** THE DATA follows **

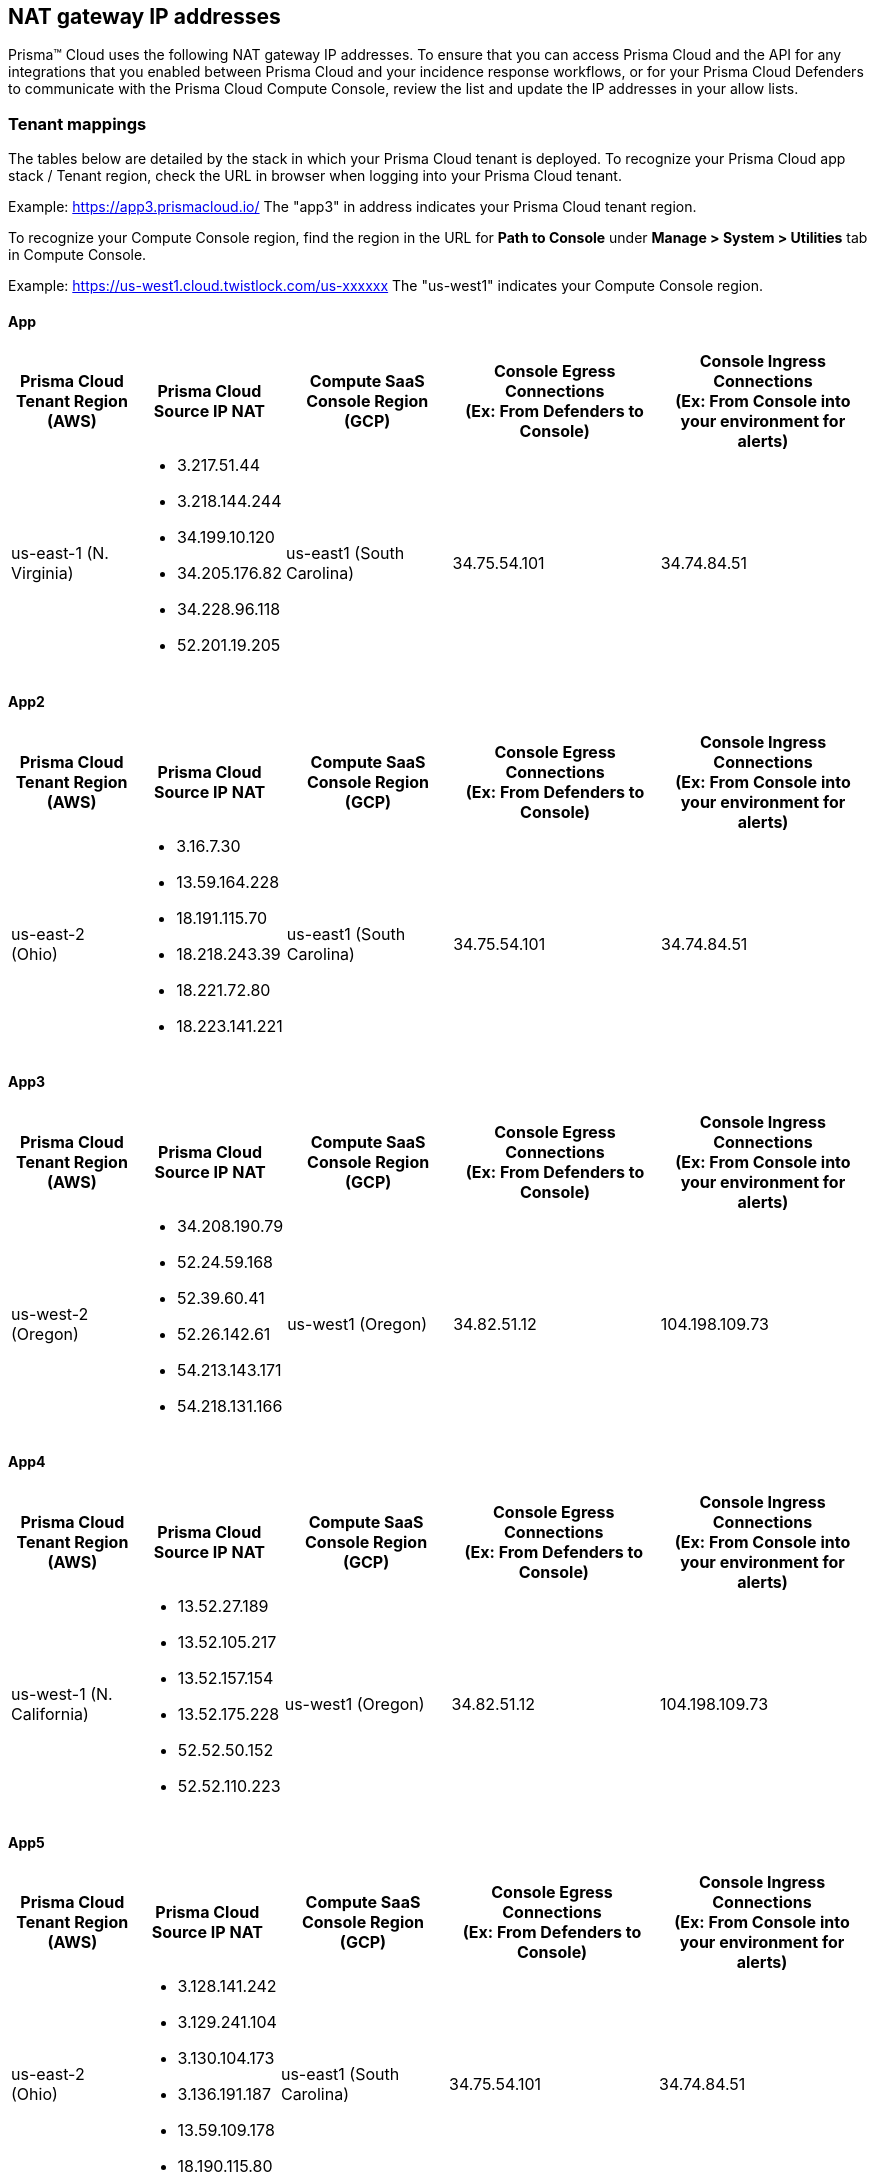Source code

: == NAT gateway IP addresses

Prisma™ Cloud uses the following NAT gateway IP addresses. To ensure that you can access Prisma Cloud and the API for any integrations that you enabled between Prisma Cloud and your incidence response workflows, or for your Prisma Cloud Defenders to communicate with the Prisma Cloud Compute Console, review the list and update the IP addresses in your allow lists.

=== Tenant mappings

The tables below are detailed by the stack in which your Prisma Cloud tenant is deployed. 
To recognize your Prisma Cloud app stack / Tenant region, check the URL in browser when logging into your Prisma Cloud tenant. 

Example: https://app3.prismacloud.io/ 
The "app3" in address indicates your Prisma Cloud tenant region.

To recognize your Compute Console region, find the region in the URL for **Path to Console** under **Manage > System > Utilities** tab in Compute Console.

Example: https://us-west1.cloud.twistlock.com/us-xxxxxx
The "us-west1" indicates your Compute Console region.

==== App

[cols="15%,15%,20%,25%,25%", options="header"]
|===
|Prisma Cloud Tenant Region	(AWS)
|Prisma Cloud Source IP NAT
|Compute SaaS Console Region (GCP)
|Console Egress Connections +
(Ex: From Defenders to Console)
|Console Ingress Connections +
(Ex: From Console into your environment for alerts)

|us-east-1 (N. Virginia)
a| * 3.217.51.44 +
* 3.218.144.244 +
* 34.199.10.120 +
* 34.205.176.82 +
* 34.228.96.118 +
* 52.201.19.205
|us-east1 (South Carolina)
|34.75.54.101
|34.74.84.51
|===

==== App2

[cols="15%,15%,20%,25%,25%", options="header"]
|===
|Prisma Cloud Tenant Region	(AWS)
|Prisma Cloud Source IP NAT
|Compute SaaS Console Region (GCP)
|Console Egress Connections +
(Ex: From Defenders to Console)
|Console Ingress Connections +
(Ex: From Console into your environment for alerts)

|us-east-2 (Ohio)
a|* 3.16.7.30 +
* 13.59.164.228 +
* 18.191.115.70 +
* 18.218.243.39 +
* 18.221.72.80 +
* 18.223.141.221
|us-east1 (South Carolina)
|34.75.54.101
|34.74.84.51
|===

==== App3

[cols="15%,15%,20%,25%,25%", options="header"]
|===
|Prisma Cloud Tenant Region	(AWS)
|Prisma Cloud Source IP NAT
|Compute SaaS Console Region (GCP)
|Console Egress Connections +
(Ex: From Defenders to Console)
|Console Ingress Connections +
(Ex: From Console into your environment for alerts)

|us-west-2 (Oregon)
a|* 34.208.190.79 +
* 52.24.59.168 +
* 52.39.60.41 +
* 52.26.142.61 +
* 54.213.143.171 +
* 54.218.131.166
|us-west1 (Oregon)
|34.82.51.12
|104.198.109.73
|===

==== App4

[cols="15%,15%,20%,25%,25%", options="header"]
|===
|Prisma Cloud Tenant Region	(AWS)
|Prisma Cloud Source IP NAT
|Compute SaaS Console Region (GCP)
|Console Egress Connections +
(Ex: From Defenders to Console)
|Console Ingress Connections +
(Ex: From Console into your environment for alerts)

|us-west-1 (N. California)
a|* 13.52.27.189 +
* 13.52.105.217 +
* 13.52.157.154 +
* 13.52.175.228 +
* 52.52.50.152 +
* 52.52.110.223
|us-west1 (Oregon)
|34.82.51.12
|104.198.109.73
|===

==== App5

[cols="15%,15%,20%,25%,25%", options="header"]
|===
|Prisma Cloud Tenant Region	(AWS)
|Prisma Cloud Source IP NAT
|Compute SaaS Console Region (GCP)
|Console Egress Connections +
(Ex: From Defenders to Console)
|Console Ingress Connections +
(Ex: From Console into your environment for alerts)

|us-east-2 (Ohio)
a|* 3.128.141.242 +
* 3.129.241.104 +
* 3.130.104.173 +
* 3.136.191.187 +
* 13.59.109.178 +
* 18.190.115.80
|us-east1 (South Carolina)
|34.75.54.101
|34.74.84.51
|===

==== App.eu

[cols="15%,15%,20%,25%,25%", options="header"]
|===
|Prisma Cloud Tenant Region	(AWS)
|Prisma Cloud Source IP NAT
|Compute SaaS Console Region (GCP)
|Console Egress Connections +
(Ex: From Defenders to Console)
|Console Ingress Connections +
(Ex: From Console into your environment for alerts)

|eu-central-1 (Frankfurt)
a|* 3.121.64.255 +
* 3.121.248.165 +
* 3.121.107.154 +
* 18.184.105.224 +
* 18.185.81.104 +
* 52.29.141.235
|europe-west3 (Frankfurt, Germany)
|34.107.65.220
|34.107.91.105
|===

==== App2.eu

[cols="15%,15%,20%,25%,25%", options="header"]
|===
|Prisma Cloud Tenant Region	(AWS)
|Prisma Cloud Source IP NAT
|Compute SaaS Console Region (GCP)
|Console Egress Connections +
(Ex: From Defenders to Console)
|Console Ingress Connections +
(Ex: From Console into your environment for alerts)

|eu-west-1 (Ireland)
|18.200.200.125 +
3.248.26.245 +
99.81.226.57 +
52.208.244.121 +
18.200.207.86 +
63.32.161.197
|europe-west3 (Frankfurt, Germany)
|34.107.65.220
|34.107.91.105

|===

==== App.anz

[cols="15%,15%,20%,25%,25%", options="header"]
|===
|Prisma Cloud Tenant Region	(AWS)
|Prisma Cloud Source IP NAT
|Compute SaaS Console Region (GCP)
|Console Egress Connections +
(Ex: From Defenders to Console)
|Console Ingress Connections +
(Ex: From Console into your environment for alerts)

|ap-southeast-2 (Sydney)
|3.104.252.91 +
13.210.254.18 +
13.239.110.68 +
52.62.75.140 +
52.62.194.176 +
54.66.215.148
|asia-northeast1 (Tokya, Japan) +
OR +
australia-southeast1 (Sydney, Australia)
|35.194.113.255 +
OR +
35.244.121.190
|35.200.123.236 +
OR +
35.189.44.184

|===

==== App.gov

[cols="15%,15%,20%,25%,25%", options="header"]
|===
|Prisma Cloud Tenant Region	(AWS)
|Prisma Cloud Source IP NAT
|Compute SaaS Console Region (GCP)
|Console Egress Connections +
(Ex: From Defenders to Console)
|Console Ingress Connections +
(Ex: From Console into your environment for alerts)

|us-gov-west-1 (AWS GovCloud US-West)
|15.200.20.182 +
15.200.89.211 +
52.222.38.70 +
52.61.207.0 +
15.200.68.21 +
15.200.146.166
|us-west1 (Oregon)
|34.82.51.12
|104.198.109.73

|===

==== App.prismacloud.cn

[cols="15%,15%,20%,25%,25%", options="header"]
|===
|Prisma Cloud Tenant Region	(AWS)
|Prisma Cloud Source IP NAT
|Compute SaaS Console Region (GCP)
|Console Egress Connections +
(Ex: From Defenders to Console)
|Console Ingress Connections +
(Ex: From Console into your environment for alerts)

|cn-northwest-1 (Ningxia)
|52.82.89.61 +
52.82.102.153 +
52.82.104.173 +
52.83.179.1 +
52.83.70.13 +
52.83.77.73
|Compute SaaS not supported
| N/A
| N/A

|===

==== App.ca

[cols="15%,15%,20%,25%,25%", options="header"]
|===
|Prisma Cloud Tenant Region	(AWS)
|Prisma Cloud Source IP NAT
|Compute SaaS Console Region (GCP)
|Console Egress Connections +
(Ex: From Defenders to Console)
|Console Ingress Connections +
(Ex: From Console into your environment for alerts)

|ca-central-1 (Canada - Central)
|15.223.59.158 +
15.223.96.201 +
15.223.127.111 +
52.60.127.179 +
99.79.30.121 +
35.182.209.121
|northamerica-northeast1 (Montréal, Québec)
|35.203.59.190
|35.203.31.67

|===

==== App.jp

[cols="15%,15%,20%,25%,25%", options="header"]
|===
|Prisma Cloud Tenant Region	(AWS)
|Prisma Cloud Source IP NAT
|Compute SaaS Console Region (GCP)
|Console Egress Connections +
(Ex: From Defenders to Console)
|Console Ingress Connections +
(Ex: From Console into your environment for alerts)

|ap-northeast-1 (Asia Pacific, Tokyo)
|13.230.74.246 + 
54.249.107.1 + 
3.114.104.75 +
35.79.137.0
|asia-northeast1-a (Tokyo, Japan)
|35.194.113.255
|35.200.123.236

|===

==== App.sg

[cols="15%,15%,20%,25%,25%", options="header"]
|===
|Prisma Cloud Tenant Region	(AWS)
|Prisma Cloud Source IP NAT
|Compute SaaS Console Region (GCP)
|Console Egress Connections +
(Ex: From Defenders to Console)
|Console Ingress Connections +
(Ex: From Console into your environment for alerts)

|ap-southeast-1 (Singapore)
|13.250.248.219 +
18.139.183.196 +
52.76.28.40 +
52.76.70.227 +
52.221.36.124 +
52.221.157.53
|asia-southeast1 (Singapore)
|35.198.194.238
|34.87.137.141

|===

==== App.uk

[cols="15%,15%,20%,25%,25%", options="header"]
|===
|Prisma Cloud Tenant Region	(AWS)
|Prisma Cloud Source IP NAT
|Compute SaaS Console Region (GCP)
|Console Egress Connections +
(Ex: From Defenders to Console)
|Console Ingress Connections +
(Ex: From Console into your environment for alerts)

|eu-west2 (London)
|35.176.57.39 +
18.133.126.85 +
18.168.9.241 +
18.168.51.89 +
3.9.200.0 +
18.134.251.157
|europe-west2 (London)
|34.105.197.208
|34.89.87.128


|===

** End of THE DATA **

#### ASSIGNMENT
Find the lines of the listing that contain the string "https" and give how many there are, with no other words.

#### TASK SOLUTION
2